Suzanne snorted. “You sound just like Russell,” she said. “He also constantly wants to send me to a doctor.” She got up. “Talking of doctors — what is the situation? Would you like our family doctor to have a look at your wound? If we leave now…” she quickly checked her watch, “…we can then go and see mom afterwards. What do you think?”

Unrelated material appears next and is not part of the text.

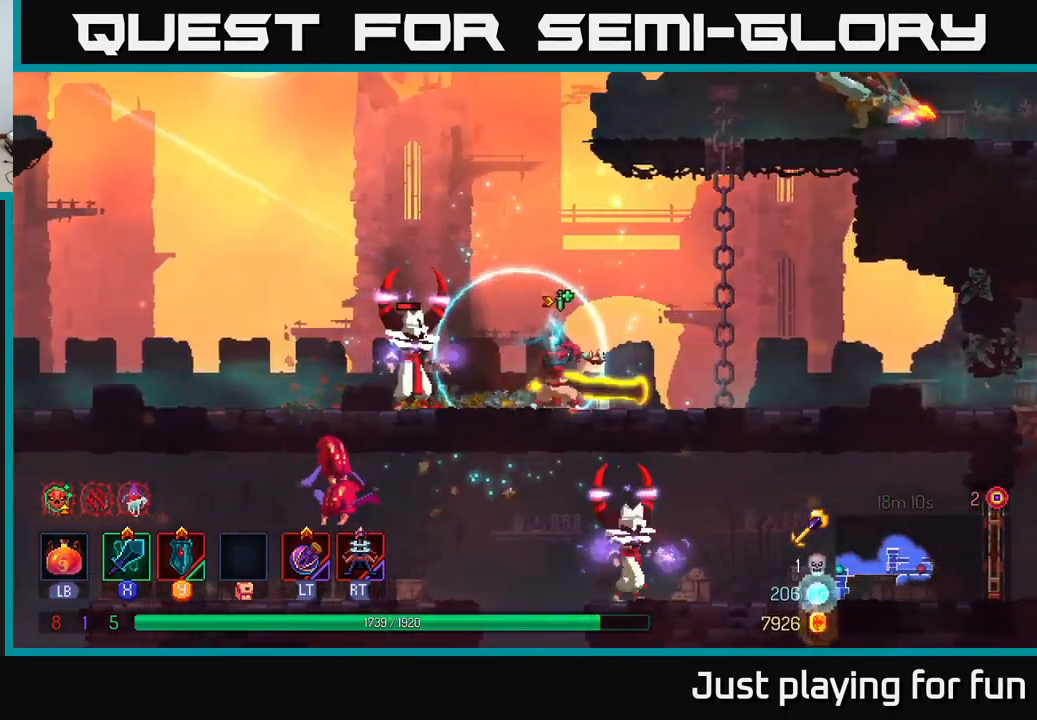
{"buttons": [], "left_stick": "center", "right_stick": "center", "events": [[100, "left_stick", "center"]]}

“What, that’s it? You just switch over to your normal agenda?” Mira couldn’t believe it. Her thoughts seemed to be fighting in her head. On the one hand, her sister’s behavior was so unbelievably selfish. On the other hand, it once more confirmed her suspicion that Suzanne really was very close to a complete meltdown. The imminent death of their mother, Connor’s reappearance, all those years being married to Russell, the incredible responsibility… all of these things had finally taken their toll. “Listen to me, sis. I know that you have been under a tremendous amount of stress and I have never really done anything to take some of it off your shoulders. But I promise you, this will change. It has to change.” She pulled Suzanne back onto the sofa and searched her face, looking for her thoughts. Mira took a deep breath. “How about we make a compromise.”
“Okay, but right now, since he has given you this stupid scarf, it would be the perfect opportunity to get closer to him!”
“I know.” For a moment, she sat there silently until she had collected her thoughts. “But please remember just how much power you are giving him over you, over us. Your entire thinking circles solely around the question of how you can bring him to justice. And don’t tell me, it is just about vengeance. That would be a lie.” She let go of Suzanne’s hand when she realized how tight her fingers were holding onto hers. Suzanne’s face was completely blank.